Et puis le premier souffle de vent dans les feuilles. Les premières gouttes de pluie. La première effluve de la Nature qui s'éveille. 
Et d'un coup d'un seul, boum, ça tombe. Rideau de pluie, rafales à 200 kilomètres/ heure, l'accélération est exponentielle, les éléments se déchaînent et tu ne gères plus rien. Tu te retrouves là au milieu de tout ça, trempée, perdue, affolée, et tout ce que t'as pu anticiper, prévoir, préparer ne te sert plus à rien et tu te sens bien naïve d'avoir envisagé que ça pourrait suffire.
Évidemment maintenant ton malaise se voit, tes joues rouges, ton cœur qui bat, tes jambes qui vacillent, tu ne caches plus rien, tu ne cherches plus à cacher, t'as pas la force, t'as pas la foi, t'es à 12000 et y a plus que ça.
Level up, l'ascenseur émotionnel vient de s'arrêter au tout dernier étage. Penthouse.

Et oh putain ça redescend.
La chute quant à elle, tu ne la vois pas arriver, jamais. Elle s'impose à toi comme la fin d'une chanson, le vide, le silence, ça s'arrête net, c'est fini, mais à l'inverse de la chanson y a pas de fonction replay, c'est pas toi qui choisis là, tu ne contrôles rien ma grande, tu subis et tu la fermes, la Nature déroule son master plan sans te demander ton avis, t'as rien à dire, rien à faire, juste sentir le calme qui revient brutalement tout autour de toi.
Sauf que chez toi évidemment le calme soudain du dehors ne rime pas avec l'apaisement du dedans, au contraire, le vide te brûle, le silence t'angoisse, et c'est parti pour un tour direction mélancolie, son lot de peurs et de manques et de frustrations en tous genres.
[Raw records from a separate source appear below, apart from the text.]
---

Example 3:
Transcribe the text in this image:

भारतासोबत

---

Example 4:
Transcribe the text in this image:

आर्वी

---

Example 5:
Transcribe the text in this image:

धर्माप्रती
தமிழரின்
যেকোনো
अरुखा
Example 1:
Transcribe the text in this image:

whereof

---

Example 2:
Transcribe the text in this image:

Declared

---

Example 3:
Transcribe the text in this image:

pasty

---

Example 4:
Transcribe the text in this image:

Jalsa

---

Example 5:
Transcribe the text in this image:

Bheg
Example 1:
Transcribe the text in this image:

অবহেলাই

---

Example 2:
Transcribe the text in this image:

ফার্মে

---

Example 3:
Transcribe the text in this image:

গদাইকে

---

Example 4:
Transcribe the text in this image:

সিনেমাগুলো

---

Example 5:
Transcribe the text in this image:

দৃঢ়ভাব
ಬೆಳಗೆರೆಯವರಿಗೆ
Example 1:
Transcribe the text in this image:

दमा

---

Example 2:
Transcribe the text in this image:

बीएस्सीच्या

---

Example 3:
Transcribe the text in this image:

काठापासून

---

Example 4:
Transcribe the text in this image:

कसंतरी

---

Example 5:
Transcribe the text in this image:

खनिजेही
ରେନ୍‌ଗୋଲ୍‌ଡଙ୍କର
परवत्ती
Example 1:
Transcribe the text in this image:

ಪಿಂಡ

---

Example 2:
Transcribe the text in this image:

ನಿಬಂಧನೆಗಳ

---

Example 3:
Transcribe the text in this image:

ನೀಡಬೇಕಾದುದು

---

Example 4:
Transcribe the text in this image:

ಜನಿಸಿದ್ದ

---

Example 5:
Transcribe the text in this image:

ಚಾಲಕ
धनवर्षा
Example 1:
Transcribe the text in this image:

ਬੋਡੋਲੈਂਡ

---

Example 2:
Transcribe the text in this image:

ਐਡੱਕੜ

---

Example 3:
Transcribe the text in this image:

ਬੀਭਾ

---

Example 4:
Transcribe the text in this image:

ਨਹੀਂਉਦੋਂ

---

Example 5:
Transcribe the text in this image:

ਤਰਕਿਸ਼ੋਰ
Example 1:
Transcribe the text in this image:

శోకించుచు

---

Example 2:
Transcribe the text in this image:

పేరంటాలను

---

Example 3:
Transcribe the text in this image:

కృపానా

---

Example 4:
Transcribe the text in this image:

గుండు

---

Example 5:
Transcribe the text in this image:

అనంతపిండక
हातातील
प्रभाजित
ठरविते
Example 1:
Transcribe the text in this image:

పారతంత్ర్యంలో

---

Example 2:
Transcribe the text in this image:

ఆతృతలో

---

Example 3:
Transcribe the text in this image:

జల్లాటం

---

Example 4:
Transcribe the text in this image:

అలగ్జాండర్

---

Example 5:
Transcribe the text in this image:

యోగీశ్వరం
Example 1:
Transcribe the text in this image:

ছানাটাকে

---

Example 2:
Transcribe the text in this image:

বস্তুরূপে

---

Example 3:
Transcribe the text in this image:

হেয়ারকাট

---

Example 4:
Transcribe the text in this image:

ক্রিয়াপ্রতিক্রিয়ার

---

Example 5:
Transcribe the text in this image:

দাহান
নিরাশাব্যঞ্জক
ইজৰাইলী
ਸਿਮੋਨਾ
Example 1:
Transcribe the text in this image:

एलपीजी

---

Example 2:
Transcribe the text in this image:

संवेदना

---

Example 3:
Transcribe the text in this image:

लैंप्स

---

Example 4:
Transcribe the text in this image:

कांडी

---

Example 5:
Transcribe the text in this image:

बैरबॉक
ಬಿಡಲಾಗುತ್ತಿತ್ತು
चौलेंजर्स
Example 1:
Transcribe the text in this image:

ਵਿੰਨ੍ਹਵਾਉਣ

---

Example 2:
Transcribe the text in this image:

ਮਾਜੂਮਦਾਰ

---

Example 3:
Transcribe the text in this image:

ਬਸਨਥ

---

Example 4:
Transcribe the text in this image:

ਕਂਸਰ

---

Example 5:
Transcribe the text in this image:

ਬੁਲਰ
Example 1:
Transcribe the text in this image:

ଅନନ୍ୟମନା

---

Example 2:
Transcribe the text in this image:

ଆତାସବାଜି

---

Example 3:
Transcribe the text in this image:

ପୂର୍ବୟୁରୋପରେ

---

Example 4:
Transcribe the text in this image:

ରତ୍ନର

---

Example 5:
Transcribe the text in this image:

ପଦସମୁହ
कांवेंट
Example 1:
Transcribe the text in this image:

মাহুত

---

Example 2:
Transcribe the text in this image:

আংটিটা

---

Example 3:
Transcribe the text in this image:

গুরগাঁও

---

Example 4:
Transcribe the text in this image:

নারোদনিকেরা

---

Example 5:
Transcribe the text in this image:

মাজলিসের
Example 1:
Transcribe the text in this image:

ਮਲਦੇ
Toi tu voulais que la fête continue, t'étais bien là haut, y avait du bon son et des gens et de la came qui dilate les vaisseaux et rend sensible chaque terminaison nerveuse, tu vivais, tu ressentais, ça bougeait et tu ne contrôlais que dalle mais putain tout vaut mieux que l'immobilisme là, tout vaut mieux que la gueule de bois des lendemains, que la nausée, l'haleine pas fraîche, la langue coton.
Plongée vertigineuse en eaux troubles, dans les bas fonds de la solitude et de l'envie que tout se poursuive et que rien ne s'arrête, sans passage par la case stabilisante de l'entre-deux-extrêmes, de l'entre-deux-folies, sans nuance, sans étape, sans crochet, sans détour.
Les câbles ont lâché net, sectionnés à la hache par une force à laquelle tu es complètement étrangère, t'es dans les limbes et y a plus que ça.
Level down, l'ascenseur émotionnel chute brusquement en-dessous du niveau de la mer. Basement flat.
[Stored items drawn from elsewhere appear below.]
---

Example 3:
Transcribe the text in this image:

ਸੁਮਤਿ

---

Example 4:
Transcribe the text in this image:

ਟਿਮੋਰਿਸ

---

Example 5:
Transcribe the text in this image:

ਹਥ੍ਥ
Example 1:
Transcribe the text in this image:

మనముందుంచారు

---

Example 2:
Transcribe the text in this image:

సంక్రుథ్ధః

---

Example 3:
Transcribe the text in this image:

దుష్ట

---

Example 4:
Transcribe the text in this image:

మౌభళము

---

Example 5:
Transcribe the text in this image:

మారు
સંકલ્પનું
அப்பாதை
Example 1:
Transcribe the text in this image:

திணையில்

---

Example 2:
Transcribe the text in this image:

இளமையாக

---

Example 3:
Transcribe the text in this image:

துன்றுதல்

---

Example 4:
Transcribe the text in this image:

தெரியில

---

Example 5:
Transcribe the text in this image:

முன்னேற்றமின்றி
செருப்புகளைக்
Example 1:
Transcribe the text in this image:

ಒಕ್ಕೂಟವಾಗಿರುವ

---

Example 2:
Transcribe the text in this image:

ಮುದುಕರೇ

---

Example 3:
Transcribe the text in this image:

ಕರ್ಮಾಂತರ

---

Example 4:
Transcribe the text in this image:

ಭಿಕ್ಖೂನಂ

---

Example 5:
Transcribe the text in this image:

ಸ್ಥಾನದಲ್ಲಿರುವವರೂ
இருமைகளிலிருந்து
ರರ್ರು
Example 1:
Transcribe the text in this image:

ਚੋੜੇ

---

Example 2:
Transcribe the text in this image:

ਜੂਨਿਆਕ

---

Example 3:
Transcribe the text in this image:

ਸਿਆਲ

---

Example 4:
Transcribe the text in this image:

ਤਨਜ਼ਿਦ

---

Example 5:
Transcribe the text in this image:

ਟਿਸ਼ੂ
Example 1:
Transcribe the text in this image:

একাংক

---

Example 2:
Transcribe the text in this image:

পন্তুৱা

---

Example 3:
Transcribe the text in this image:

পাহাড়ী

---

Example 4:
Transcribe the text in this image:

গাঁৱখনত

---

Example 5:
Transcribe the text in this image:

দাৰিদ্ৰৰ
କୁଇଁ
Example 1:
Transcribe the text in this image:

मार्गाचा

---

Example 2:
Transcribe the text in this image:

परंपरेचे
Avec un peu de chance, si la vie t'accorde un peu de répit, ça ne redécollera que dans quelques jours et tu auras de nouveau le temps de faire comme si tu pouvais t'y préparer.

Mais comme t'es pas une grande chanceuse et que la vie prend plus qu'elle n'accorde, il est plutôt fort probable que les allers-retours se multiplient dans la journée.

C'est ça ta vie, hein, poupée. Il est grand temps de t'y habituer.